Our Viewpoint: Get-tough immigration stance applied to all – Gainesville Sun

As a candidate and then as president, Donald Trump has shown as troubling propensity to vacillate, flummoxing his critics and supporters alike. But on one issue Trump has stood relatively firm: immigration.

Trump has exhibited that resolve by sustaining his rhetoric to build a wall along Americas southern border and with orders to send back those who entered the country illegally, and by fighting for his proposed moratorium, recently upheld in part by the U.S. Supreme Court, on visitors from six majority-Muslim nations prone to support, condone, or harbor terrorists.

Critics have relentlessly lambasted Trump on these ideas, disparaging him as a racist, a nativist, a xenophobe, and a religious bigot, if not an outright hater of foreigners and Muslims.

But in recent days two immigration-related story lines have emerged to demonstrate that Trumps critics have misjudged his policies even if they will never admit it.

On July 5, the U.S. Immigration and Customs Enforcement agency deported a Boston resident named John Cunningham. Cunningham initially came to America in 1999 on a 90-day visa to work for the summer. He never left. By overstaying his temporary visa, Cunningham became an illegal immigrant, although by all reports he was in all other respects a law-abiding and model Boston resident.

Why is this significant? Cunningham is white, and earlier this month was deported back to his native Ireland.

"People are very, very concerned and lying low," Ronnie Millar, Cunninghams friend and the head of the Boston-based Irish International Immigrant Center, told the Associated Press. "The message is that if it can happen to John, it can happen to anyone." And by anyone he presumably meant any of the 50,000 Irish citizens who the Irish embassy estimates are living illegally in the U.S., mostly concentrated in Boston, New York and Chicago.

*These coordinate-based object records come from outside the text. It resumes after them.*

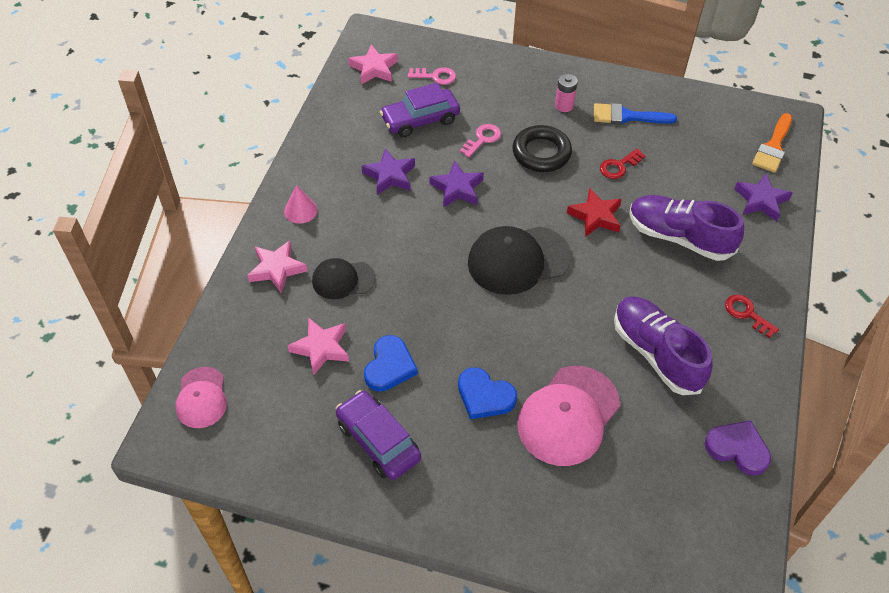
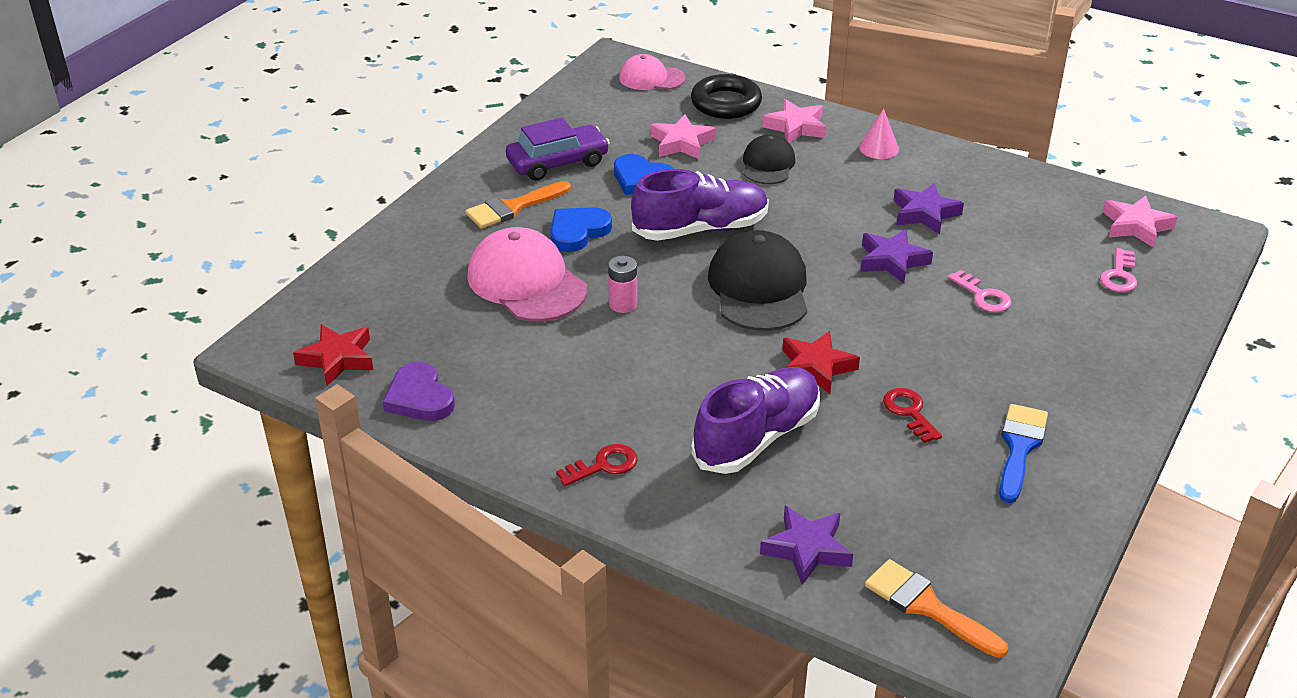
camera: 105 degrees right, 15 degrees down
purple car [380,83,460,137] -> none
black ring [512,125,572,172] -> black ring moved to [691,74,762,119]
pink battery [555,74,578,112] -> pink battery moved to [608,256,637,313]
purple shoe [614,296,713,395] -> purple shoe moved to [631,169,769,241]
purple heart [705,420,771,476] -> purple heart turned 105 degrees clockwise [383,362,455,421]
none -> red star [293,324,373,386]
none -> orange brush [465,181,571,229]

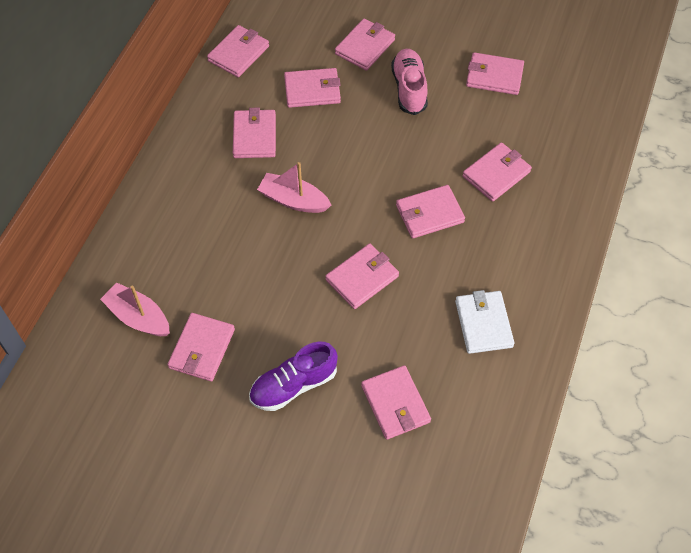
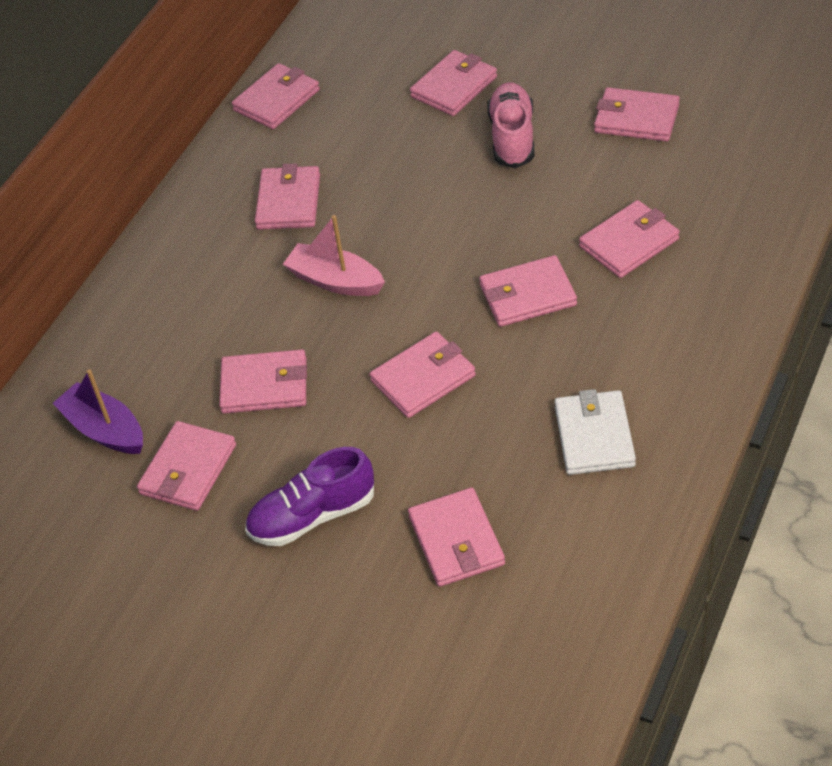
camera: 10 degrees right, 10 degrees down
pink boat [100,282,170,336] -> purple boat [53,369,143,454]
pink wallet [284,68,341,108] -> pink wallet moved to [219,349,307,414]

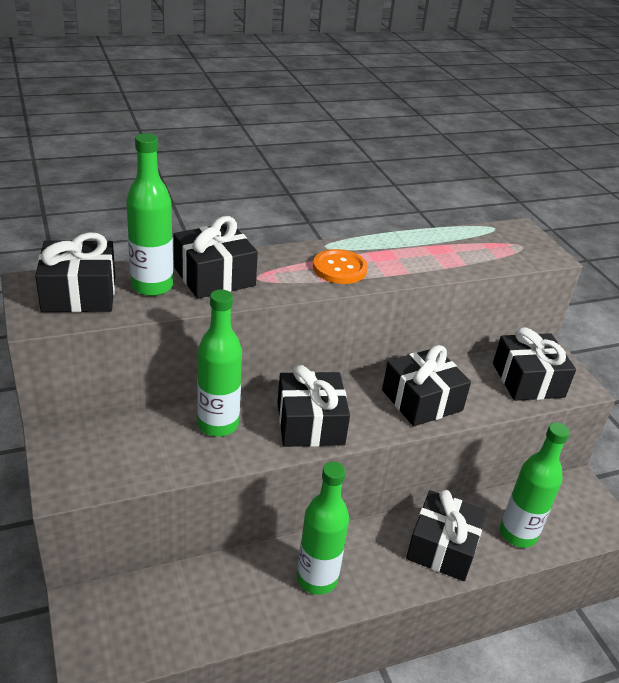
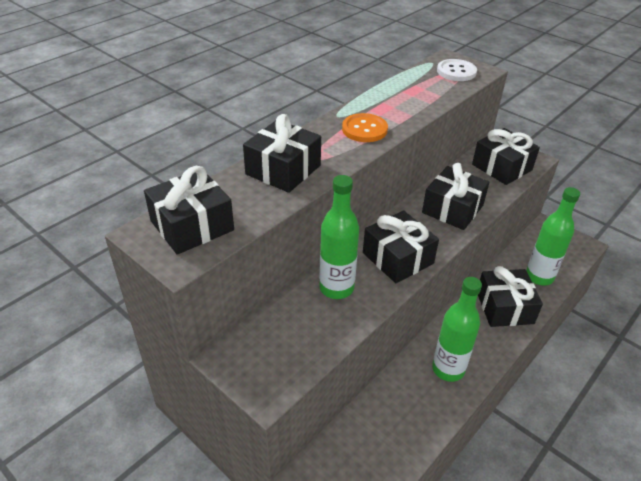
camera: 25 degrees left, 5 degrees up
green bottle [126,133,173,296] -> none
none -> white button [437,59,477,81]

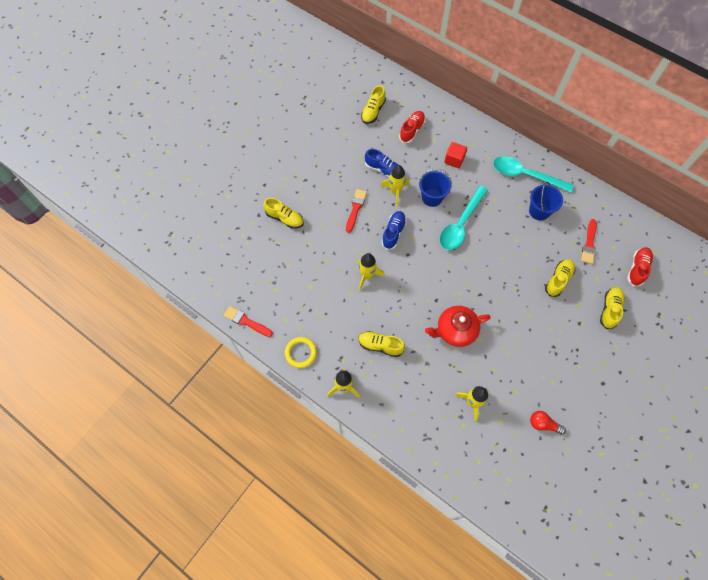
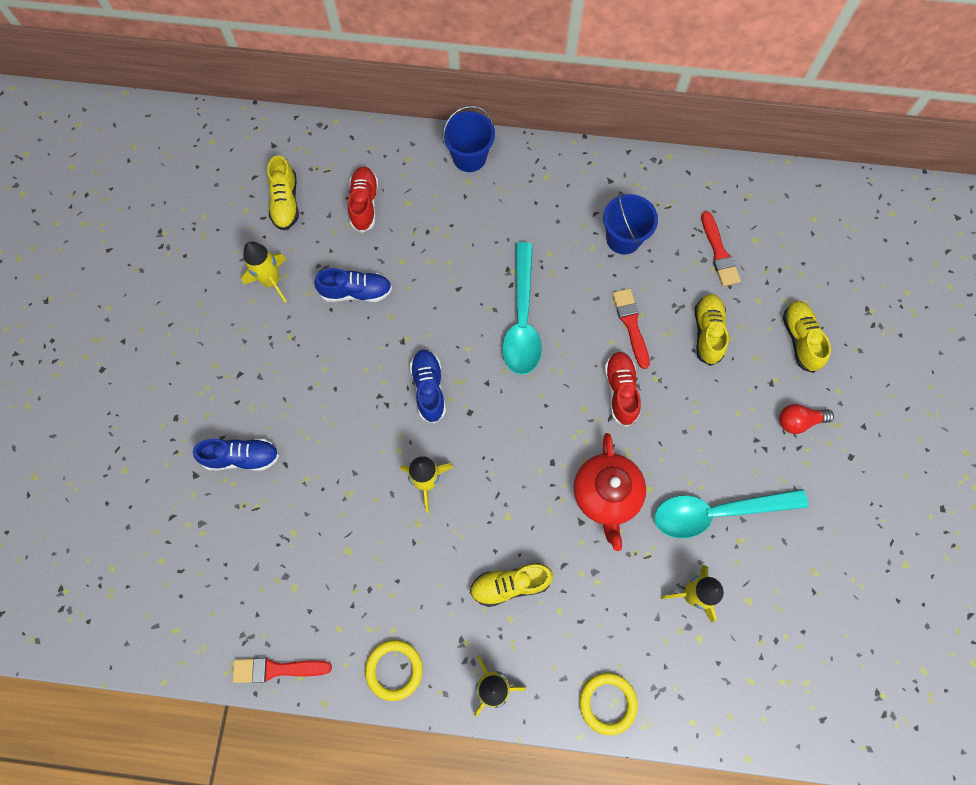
camera: 30 degrees left, 5 degrees up
yellow shoe [264,198,304,229] -> blue shoe [193,439,279,471]
red brush [346,189,367,233] -> red brush moved to [612,288,650,369]
yellow rocket [381,165,409,206] -> yellow rocket moved to [241,241,287,303]
blue bucket [419,169,452,207] -> blue bucket moved to [442,105,495,172]
red teapot [425,306,491,347] -> red teapot turned 45 degrees counterclockwise [574,433,646,551]
red cube [444,142,467,168] -> none
turquoise spoon [493,156,574,192] -> turquoise spoon moved to [655,489,809,538]
red light bulb [530,411,566,435] -> red light bulb moved to [779,404,834,434]
red shoe [627,247,653,286] -> red shoe moved to [604,351,641,427]
none -> yellow ring [579,673,638,735]

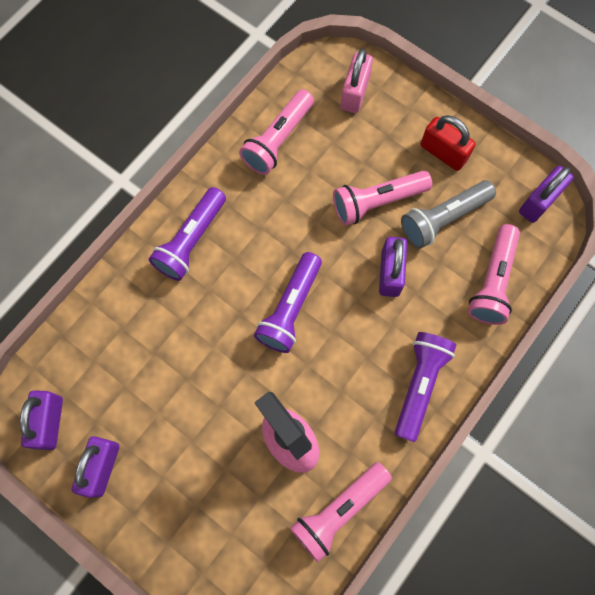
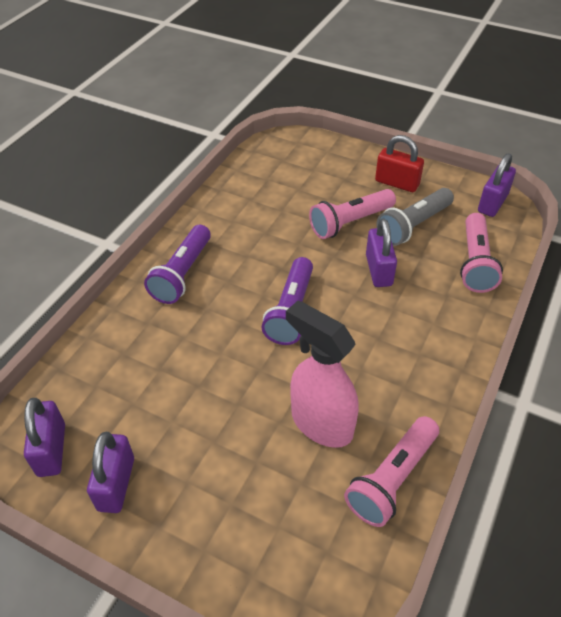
camera: 10 degrees left, 25 degrees down
pink flashlight [239,89,314,175] -> none
pink padlock [341,49,373,113] -> none
purple flashlight [395,332,456,442] -> none

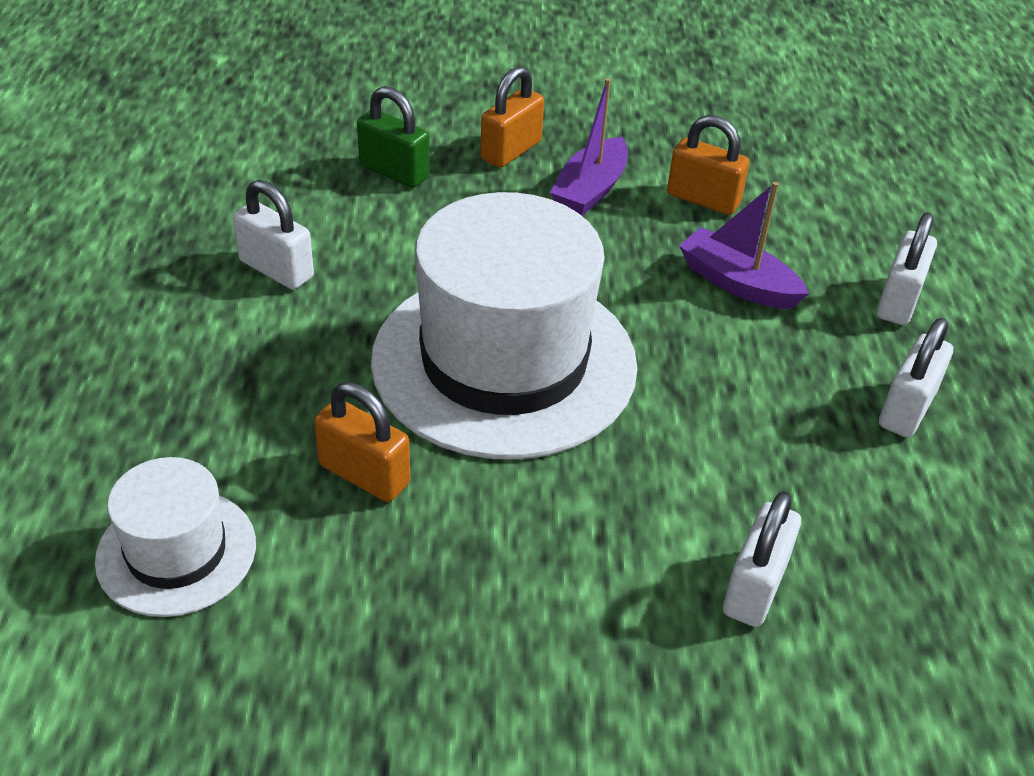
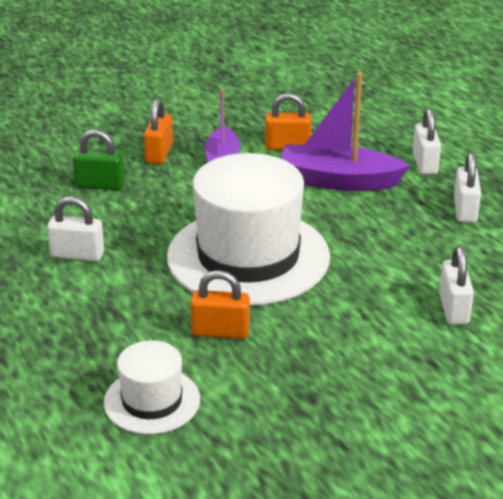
camera: 25 degrees left, 10 degrees down
purple boat [679,182,809,309] -> purple boat [281,72,410,191], size x1.55

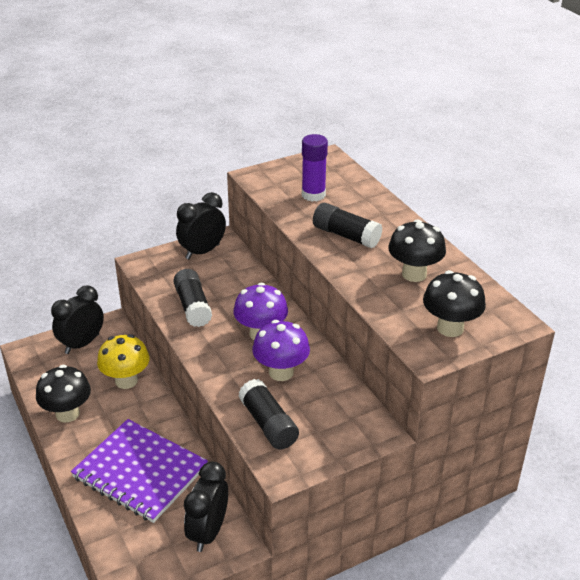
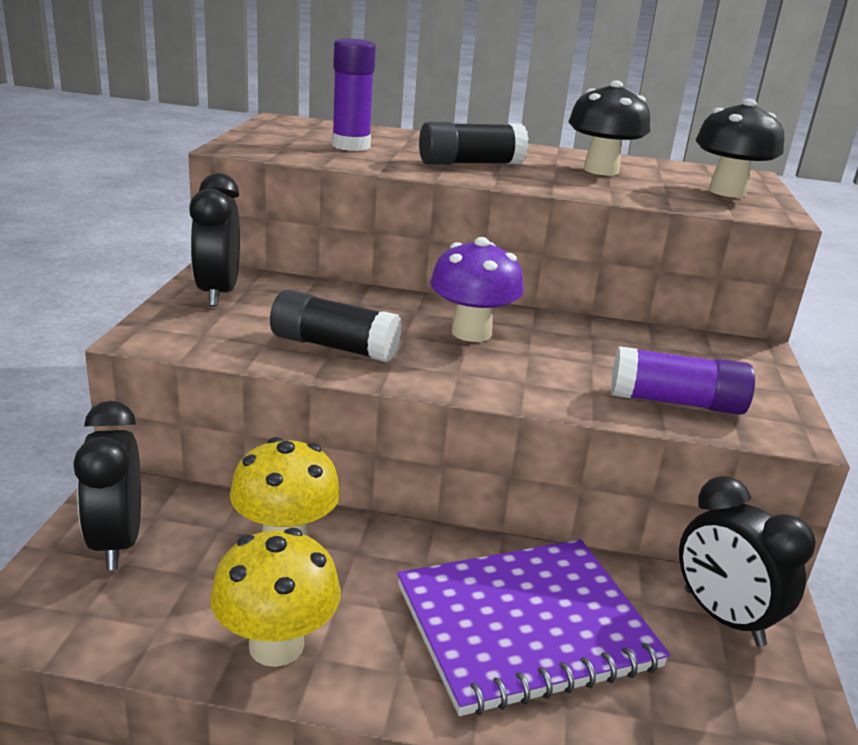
camera: 55 degrees left, 10 degrees down
black mushroom [36,365,91,423] -> yellow mushroom [210,528,341,667]
black glue stick [238,379,299,450] -> purple glue stick [611,346,755,415]
purple mushroom [252,320,310,381] -> none

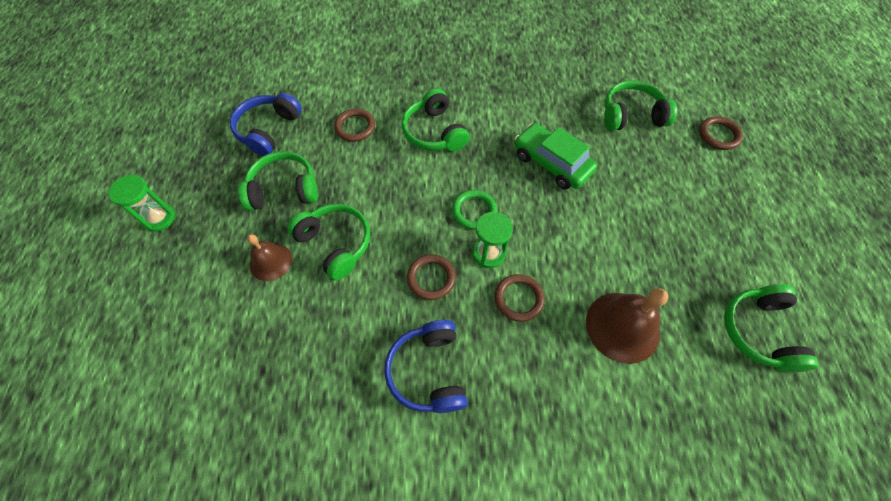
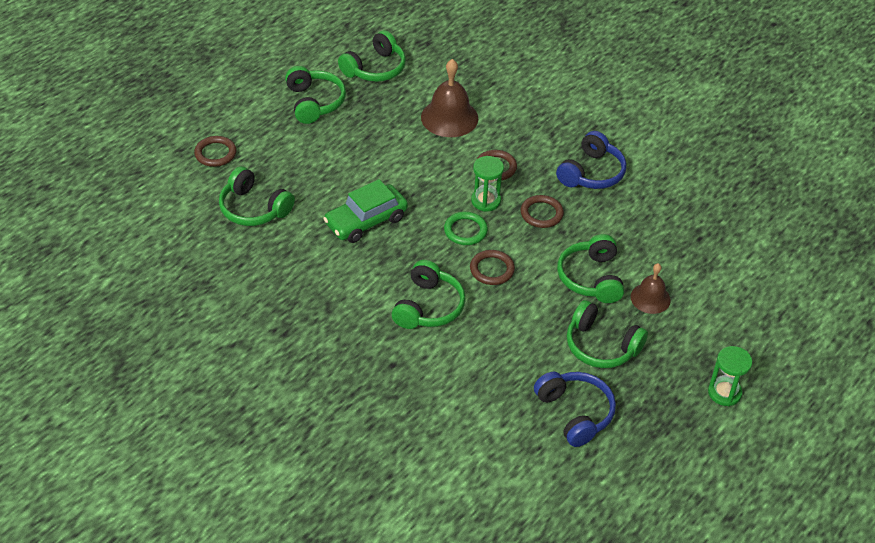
camera: 140 degrees left, 15 degrees down
blue headphones [230,93,302,156] -> blue headphones turned 90 degrees counterclockwise [534,372,616,447]
brown ring [334,109,375,142] -> brown ring moved to [470,250,515,285]
green car [514,123,597,189] -> green car turned 60 degrees clockwise [323,179,408,243]
none -> green headphones [285,66,346,124]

The AP referenced the Cunningham case in highlighting the Trump administrations hard line on illegal immigrants from Europe.

Between the beginning of this fiscal year on Oct. 1 through June 24, the AP reported on Tuesday, the government has deported more than 1,300 European illegals the bulk of which came from Romania, Britain, Spain, Poland and Russia. While President Barack Obama remained in office for nearly the first four months of that time, this figure suggests Trump has implemented a get-tough policy because ICE deported just 1,450 illegal immigrants from Europe during all of fiscal year 2016.

Its certainly true that the number of Europeans deported is relatively small compared to the number of Latin Americans, including Mexicans, shipped home during that time. Mexicans, for instance, make up 93,000 of the 167,000 people deported over that same time span, the AP reported. But the Europeans share of the overall illegal immigrant population is much smaller. The Migration Policy Institute estimates that Europeans comprise just 440,000 of the 11 million illegals living in the United States.

The second story surfaced on Wednesday.

A federal judge in Michigan temporarily halted the governments planned deportation of roughly 1,400 Iraqis from around the country who reportedly had criminal records, some dating back three decades.

Why is this significant? Well, at least 114 of them, and possibly dozens more, according to news accounts, are Chaldeans, which is a sect of the Catholic Church in the Middle East. In short, they are Christians. And much like those Irish illegal immigrants in Boston, these pockets of Iraqis are fearful of being exposed, caught and deported.

We call attention to these developments to point out that federal agents on the ground have taken Trump at his word about curtailing illegal immigration, and that the presidents policy is being carried out regardless of race or religious persuasion. As Ali Noorani, executive director of the National Immigration Forum, an immigrant-rights group, told the AP, "It's pretty clear ICE is removing anyone undocumented they come across."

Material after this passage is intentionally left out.